Albany Tax Deal: A Start, But Far From Done

 

Our Town, December 15, 2011


By Liz Krueger


In another whirlwind session in Albany, Gov. Andrew Cuomo pushed through a new tax plan that will generate $1.5 billion in much needed additional revenue for the state. I supported the plan because that revenue will make it easier to balance the budget without devastating cuts to education, health care and social services, and because it creates a more progressive tax structure than we would have if we did nothing. But there is also plenty to be critical of, both in terms of the minimal progressive reform to our tax structure and the record-breaking 26 minutes the Legislature and public had to review the contents of the package.


Most of the discussion of taxes in the last year or so has focused on extending some version of the high-income earner surcharge, or “Millionaires’ Tax,” which expires at the end of 2011. I supported extending this tax as necessary, recognizing that the hardship caused by our poor economic climate needs to be shared and that the burden is currently falling disproportionately on the poor and middle classes.
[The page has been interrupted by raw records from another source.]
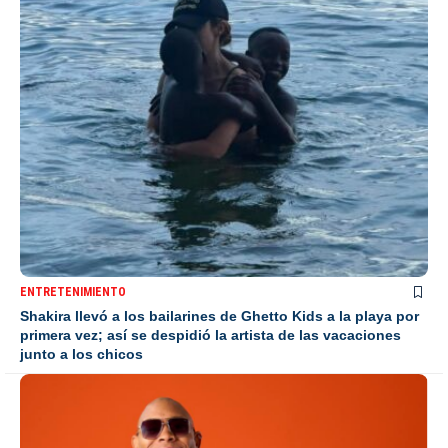
ENTRETENIMIENTO
Shakira llevó a los bailarines de Ghetto Kids a la playa por
primera vez; así se despidió la artista de las vacaciones
junto a los chicos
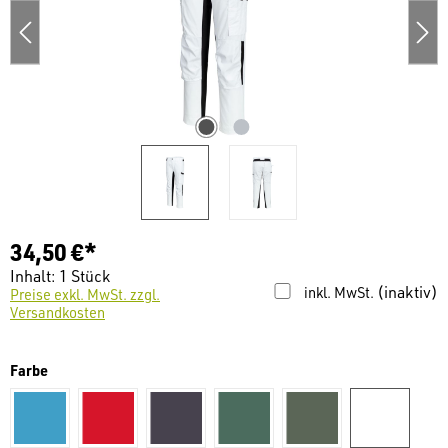
34,50 €*
Inhalt:
1 Stück
(inaktiv)
inkl. MwSt.
Preise exkl. MwSt. zzgl.
Versandkosten
auswählen
Farbe
Blau
Rot
grau
moosgrün
olivgrün
weiß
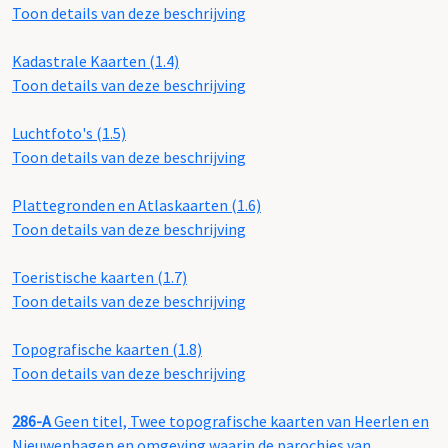
Toon details van deze beschrijving
Kadastrale Kaarten (1.4)
Toon details van deze beschrijving
Luchtfoto's (1.5)
Toon details van deze beschrijving
Plattegronden en Atlaskaarten (1.6)
Toon details van deze beschrijving
Toeristische kaarten (1.7)
Toon details van deze beschrijving
Topografische kaarten (1.8)
Toon details van deze beschrijving
286-A
Geen titel, Twee topografische kaarten van Heerlen en
Nieuwenhagen en omgeving waarin de parochies van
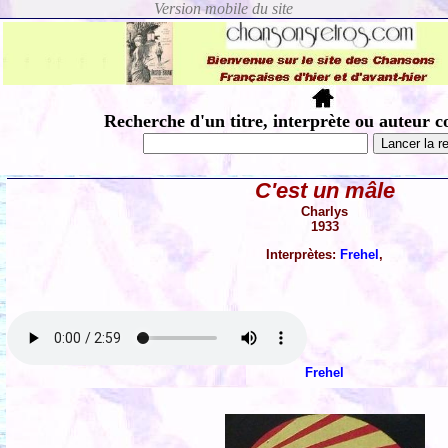
Recherche d'un titre, interprète ou auteur c
C'est un mâle
Charlys
1933
Interprètes:
Frehel
,
Frehel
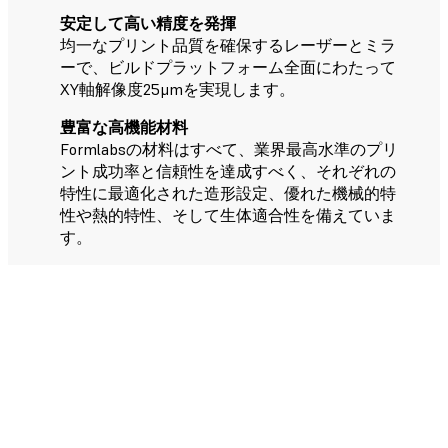
安定して高い精度を発揮
均一なプリント品質を確保するレーザーとミラ
ーで、ビルドプラットフォーム全面にわたって
XY軸解像度25μmを実現します。
豊富な高機能材料
Formlabsの材料はすべて、業界最高水準のプリ
ント成功率と信頼性を達成すべく、それぞれの
特性に最適化された造形設定、優れた機械的特
性や熱的特性、そして生体適合性を備えていま
す。
5分でわかるForm 3Lのワークフロ
ー
より多くのプリントを、より効率
的に進められる包括的な作業工
程。造形から後処理までのすべて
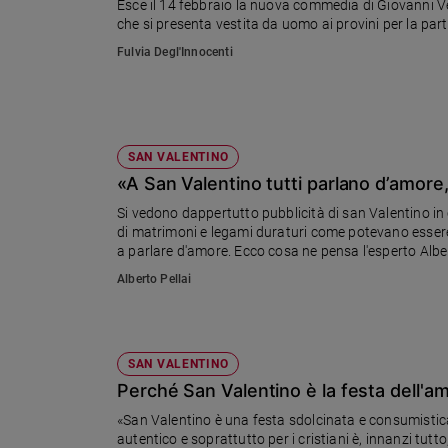
Esce il 14 febbraio la nuova commedia di Giovanni Ver
Ambiente
che si presenta vestita da uomo ai provini per la pa
e
Fulvia Degl'Innocenti
Creato
Volontariato
Diritti
Aziende
di
SAN VALENTINO
valore
«A San Valentino tutti parlano d’amore
Caso
Si vedono dappertutto pubblicità di san Valentino in 
della
di matrimoni e legami duraturi come potevano essere q
settimana
a parlare d'amore. Ecco cosa ne pensa l'esperto Alber
Migranti
Alberto Pellai
Diversità
e
inclusione
Costume
SAN VALENTINO
Perché San Valentino è la festa dell'a
Cultura
«San Valentino è una festa sdolcinata e consumistica?
e
autentico e soprattutto per i cristiani è, innanzi tu
spettacoli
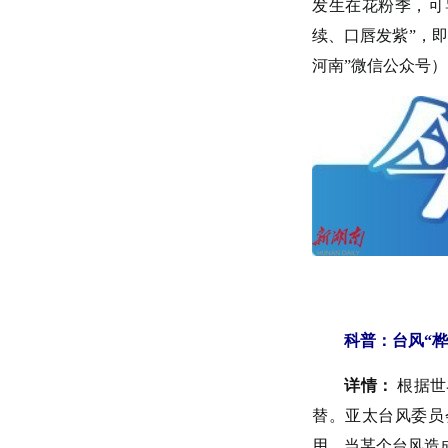
发生在花粉季，可
续、口唇发紫”，
河南”微信公众号）
科普：台风“
详情：
根据世
替。亚太台风委员
用。当某个台风造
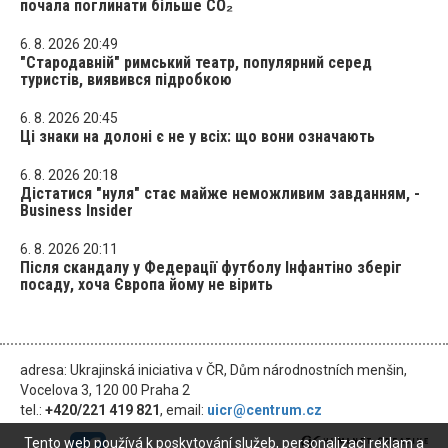
почала поглинати більше CO₂
6. 8. 2026 20:49
"Стародавній" римський театр, популярний серед
туристів, виявився підробкою
6. 8. 2026 20:45
Ці знаки на долоні є не у всіх: що вони означають
6. 8. 2026 20:18
Дістатися "нуля" стає майже неможливим завданням, -
Business Insider
6. 8. 2026 20:11
Після скандалу у Федерації футболу Інфантіно зберіг
посаду, хоча Європа йому не вірить
adresa: Ukrajinská iniciativa v ČR, Dům národnostních menšin,
Vocelova 3, 120 00 Praha 2
tel.:
+420/221 419 821
, email:
uicr@centrum.cz
Tento web používá k poskytování služeb, personalizaci reklam a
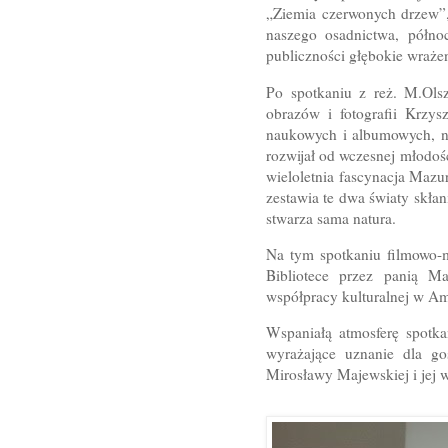
„Ziemia czerwonych drzew”, 
naszego osadnictwa, północ
publiczności głębokie wrażen
Po spotkaniu z reż. M.Olsz
obrazów i fotografii Krzys
naukowych i albumowych, na
rozwijał od wczesnej młodoś
wieloletnia fascynacja Mazu
zestawia te dwa światy skłan
stwarza sama natura.
Na tym spotkaniu filmowo-m
Bibliotece przez panią Mar
współpracy kulturalnej w A
Wspaniałą atmosferę spotka
wyrażające uznanie dla go
Mirosławy Majewskiej i jej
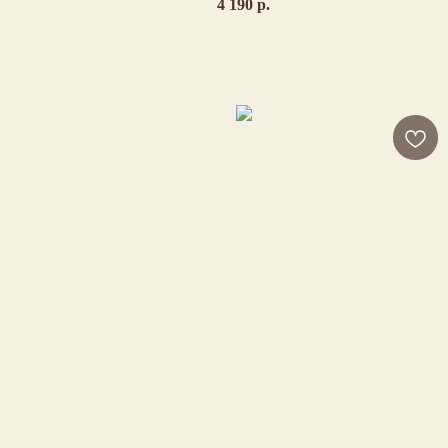
4 190
р.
But I have always believed there were better options, such as increasing the number of PIT tax brackets and indexing for inflation, which could generate revenue while creating a fairer tax structure.


While the package that was adopted last week uses the model of increasing the number of brackets as a means to promote progressivity, it does so in a particularly timid way and ends up being substantially less progressive than the expiring surcharge.


Under the new plan, while people making over $2 million will pay a rate of 8.82 percent, almost as large as the 8.97 percent they pay under the expiring millionaires’ tax, people making between $500,000 and $2 million will get a very substantial 1.14 percent decrease in their tax rate, which will revert to the previous top rate of 6.85 percent. At the same time, those making between $40,000 and $150,000 will see their tax rate decrease a mere .4 percent, to 6.45 percent. A truly progressive reform could have done a lot more for the middle class if it didn’t focus so much on protecting those making $500,000 or more.


Of course what we passed was better than the alternative of doing nothing. Then, when the millionaires’ tax expired, a single person making $20,000 or a couple making $40,000 would pay the same tax rate as people making 10, 20 or even 100 times more. Since the rich often have interest, dividend and capital gains income that is taxed at a lower rate, the actual tax rate paid by the very wealthy is often less than that paid by lower-income individuals.


Rushing through complex changes to tax policy at the request of the governor without allowing bills to age three days can make for bad policy, since things get done without the careful review of consequences, whether intended or unintended. I have long been critical of the use of messages of necessity to pass legislation—in fact, I sued the state over it a few years ago.


One issue that has already been raised is that the provisions in the same tax bill reducing payroll taxes dedicated for the MTA appear to have weakened “lockbox protections” for MTA funding passed into law earlier his year. While Governor Cuomo has stated he is committed to replacing the revenue the MTA will lose due to the reduction in the payroll tax, these changes may make it harder to enforce that commitment or even to know they have been violated.


While this package clearly doesn’t get everything right, it at least starts us down the road to fundamental reform of our tax system, something I have long advocated for. I also believe we need to go beyond simply looking at the income tax.


As chair of the Select Committee on Budget and Tax Reform for 2009-2010, I explored a variety of ideas about how to modernize personal income, sales and business taxes. While I believe that such changes can and should enhance state revenues, it is also clear that reforming our outdated tax structure could encourage economic development by creating a more transparent and equitable system that rewards models that increase living wage job creation and ends wasteful tax expenditures that create uneven playing fields for small and medium businesses while decreasing our tax base.


My goals for tax reform are two-fold. First, we need to ensure our tax structure is providing adequate revenue to support vital public services and that the burdens of taxes are equitably distributed. Second, we need to bring our tax structure into the 21st century and make sure that we use it to encourage economic development. This week, we took some steps toward these goals, but much remains to be done to created the modern, progressive tax system New York needs.